Pharmacy benefits manager Medco Health Solutions and LabCorp will use Roche’s AmpliChip to study why some women react to the breast cancer drug tamoxifen and other do not, LabCorp and Medco said this week.
 
Terms of the deal call for Medco to use Roche’s AmpliChip CYP450 test to study how tamoxifen is able to treat some forms of breast cancer while preventing the disease in certain high-risk populations.

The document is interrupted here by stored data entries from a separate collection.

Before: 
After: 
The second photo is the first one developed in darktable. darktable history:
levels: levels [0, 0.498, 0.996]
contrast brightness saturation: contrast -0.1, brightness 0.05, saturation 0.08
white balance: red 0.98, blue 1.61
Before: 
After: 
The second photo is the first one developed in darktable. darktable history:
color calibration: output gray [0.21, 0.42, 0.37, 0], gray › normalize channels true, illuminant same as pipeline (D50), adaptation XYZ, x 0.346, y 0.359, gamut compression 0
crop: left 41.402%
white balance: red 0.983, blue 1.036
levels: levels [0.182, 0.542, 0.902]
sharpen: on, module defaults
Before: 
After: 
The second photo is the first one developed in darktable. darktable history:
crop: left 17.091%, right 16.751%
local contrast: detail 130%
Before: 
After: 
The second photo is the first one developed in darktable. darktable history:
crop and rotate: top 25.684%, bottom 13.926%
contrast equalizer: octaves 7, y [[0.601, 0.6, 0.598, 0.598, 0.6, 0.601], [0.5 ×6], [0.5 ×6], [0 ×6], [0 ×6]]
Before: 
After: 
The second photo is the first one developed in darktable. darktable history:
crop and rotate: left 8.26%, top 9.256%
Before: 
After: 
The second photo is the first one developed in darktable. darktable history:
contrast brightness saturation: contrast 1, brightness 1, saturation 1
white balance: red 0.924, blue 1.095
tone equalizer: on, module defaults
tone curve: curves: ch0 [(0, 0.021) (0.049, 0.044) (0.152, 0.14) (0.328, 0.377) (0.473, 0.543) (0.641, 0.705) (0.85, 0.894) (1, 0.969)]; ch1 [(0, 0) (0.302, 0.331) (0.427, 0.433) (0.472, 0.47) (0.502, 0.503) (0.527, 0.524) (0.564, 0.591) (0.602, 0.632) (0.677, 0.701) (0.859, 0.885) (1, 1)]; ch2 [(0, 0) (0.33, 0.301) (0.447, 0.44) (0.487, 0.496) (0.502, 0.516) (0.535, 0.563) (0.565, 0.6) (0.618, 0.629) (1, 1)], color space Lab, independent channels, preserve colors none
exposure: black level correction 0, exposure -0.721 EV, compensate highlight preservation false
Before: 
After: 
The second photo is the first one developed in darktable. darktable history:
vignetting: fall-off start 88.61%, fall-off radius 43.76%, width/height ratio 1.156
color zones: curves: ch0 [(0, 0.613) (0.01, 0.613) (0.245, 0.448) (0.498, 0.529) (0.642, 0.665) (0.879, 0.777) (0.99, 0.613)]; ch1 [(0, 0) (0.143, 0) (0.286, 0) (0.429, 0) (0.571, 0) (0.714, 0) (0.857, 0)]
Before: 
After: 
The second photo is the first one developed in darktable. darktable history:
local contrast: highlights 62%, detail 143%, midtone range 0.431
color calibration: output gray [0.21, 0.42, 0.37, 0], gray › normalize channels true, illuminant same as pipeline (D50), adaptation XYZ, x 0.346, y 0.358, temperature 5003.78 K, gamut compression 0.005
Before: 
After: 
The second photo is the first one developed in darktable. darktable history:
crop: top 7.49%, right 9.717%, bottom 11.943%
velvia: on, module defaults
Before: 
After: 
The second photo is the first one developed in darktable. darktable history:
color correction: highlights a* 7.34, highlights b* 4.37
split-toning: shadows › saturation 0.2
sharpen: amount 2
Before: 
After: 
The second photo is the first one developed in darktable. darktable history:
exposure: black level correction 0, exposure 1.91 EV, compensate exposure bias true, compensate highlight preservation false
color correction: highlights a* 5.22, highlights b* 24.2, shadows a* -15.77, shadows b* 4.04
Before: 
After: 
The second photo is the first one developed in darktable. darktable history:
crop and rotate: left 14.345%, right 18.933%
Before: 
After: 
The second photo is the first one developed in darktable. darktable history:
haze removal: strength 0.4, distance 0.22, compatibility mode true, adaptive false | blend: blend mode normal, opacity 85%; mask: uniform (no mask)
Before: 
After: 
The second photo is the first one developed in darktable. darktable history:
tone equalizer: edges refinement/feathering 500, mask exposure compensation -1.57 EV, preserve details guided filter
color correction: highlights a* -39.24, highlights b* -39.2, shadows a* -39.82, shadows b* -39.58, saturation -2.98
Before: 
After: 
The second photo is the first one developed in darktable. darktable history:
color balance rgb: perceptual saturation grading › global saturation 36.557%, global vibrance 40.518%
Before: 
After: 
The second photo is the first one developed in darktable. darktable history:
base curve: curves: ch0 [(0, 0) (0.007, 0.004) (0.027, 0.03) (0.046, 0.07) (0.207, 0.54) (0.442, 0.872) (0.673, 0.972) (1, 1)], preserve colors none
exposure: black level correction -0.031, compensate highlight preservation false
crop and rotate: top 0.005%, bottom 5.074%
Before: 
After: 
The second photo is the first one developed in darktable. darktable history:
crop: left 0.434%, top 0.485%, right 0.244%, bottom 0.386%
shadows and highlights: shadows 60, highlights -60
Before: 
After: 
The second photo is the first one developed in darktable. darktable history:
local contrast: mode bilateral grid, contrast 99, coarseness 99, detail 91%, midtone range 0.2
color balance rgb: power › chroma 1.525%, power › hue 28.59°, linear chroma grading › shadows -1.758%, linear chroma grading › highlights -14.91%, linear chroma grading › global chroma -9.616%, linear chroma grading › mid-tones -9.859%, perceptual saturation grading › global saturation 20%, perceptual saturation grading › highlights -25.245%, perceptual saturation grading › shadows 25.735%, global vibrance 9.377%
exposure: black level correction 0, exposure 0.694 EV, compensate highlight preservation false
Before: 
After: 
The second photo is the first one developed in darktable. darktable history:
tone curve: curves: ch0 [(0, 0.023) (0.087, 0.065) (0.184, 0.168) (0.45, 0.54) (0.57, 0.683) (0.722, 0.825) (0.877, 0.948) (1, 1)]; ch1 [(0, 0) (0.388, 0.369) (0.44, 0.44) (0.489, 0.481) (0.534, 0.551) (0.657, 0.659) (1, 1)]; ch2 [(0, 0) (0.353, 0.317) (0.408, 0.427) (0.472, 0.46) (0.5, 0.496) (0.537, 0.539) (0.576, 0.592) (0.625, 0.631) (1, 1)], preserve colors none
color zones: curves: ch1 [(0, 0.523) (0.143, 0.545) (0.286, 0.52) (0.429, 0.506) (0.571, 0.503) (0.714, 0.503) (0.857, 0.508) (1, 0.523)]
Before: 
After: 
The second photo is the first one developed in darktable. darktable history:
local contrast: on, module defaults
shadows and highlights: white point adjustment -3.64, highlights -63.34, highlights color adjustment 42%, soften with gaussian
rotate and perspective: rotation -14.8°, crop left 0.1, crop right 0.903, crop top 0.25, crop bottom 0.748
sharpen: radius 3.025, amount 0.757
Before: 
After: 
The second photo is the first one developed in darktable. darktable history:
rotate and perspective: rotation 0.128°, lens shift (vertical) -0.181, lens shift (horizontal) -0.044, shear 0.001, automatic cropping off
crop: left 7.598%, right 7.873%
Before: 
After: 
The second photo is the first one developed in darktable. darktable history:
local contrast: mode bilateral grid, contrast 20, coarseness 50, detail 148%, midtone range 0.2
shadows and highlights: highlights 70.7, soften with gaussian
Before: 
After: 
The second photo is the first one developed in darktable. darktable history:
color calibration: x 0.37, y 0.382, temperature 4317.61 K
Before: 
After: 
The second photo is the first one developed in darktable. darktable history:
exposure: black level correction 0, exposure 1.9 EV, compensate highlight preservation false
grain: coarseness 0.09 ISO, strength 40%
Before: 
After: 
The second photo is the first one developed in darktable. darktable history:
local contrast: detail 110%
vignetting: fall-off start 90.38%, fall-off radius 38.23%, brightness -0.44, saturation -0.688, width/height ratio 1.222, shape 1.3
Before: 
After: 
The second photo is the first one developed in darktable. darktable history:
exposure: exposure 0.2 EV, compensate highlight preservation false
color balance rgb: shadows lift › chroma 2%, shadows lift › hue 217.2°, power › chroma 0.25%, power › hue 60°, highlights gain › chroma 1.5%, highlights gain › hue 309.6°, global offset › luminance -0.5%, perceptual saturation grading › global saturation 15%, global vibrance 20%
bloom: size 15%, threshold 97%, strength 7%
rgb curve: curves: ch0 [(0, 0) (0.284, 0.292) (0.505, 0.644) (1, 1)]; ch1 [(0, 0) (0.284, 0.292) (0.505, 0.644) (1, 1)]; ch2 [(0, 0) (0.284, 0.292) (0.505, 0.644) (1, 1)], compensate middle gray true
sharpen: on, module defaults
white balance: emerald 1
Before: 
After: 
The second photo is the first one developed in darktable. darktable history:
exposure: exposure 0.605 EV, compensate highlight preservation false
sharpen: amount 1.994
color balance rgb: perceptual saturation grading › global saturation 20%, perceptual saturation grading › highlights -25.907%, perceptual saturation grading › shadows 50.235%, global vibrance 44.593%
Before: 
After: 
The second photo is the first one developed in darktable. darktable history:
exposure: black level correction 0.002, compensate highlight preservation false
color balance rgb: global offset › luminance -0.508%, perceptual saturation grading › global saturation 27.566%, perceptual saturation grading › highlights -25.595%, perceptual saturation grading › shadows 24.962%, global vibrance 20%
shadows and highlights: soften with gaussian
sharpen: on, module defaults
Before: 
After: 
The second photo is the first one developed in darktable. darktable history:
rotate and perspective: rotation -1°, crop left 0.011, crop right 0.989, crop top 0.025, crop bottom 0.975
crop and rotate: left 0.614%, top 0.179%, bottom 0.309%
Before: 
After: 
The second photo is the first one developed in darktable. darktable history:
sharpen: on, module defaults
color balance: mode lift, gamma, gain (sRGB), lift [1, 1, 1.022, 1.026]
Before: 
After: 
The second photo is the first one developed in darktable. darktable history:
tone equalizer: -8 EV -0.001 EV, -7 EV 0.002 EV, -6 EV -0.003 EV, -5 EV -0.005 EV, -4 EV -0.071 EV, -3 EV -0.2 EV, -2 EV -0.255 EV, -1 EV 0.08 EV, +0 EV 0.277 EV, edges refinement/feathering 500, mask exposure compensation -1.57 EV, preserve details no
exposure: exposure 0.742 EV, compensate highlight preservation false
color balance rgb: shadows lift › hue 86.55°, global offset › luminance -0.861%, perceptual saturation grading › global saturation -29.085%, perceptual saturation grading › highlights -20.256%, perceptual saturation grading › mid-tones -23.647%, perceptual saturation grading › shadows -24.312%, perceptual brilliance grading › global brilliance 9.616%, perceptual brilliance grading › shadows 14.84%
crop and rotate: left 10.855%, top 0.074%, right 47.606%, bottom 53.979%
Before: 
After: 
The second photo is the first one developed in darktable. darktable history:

Approximately 10 percent of women using tamoxifen do not “fully benefit” from the drug because of variations in genes encoding drug metabolizing enzymes.
 
The firms penned their alliance in response to a US Food and Drug Administration advisory group’s recommendation last year that tamoxifen carry a warning label stating that it “may not work as well in postmenopausal women” who have a certain variant of the CYP450 gene family.
 
Medco Chief Medical Officer Robert Epstein said the license with LabCorp is part of a strategy to partner with personalized medicine companies.
 
Myla Lai-Goldman, chief scientific officer and medical director of LabCorp, added that the collaboration “will benefit patients and lower healthcare costs by improving outcomes, enhancing safety, and reducing ineffective drug regimens.”
 
Financial terms of the agreement were not disclosed.
 
Last year, Medco penned a similar agreement with Mayo Clinic to study whether genetic tests gauging patients’ sensitivity to the anticoagulant warfarin is clinically and economically useful.
 

 
New Online Assay Shop Signs on Nanostream as Service Provider
 
Assay Depot, a soon-to-be-launched online "marketplace for drug-discovery services," has signed up Nanostream as a service provider, the companies said last week.
 
Assay Depot will allow customers to choose a particular assay, mail in test samples, and receive a data report "a few weeks later." The online shopping site will include "multiple service providers offering a wide range of drug-discovery services," the companies added.
 
Nanostream has developed assays for kinases, lipid-modifying enzymes, proteases, and cytochrome P450 enzymes.
 
“Bioassay support has increasingly become too labor-intensive and too time-consuming for drug discovery organizations, which has led researchers to outsource this costly function,” Nanostream COO Jonas Ekblom said in a statement.
 
Assay Depot offers "a virtual laboratory where researchers can conduct their drug-discovery programs," which streamlines the process for the customer and the service provider, he added.
 
Last week, Assay Depot said it raised $1.8 million in Series A financing, which it plans to use to launch its online service early next year.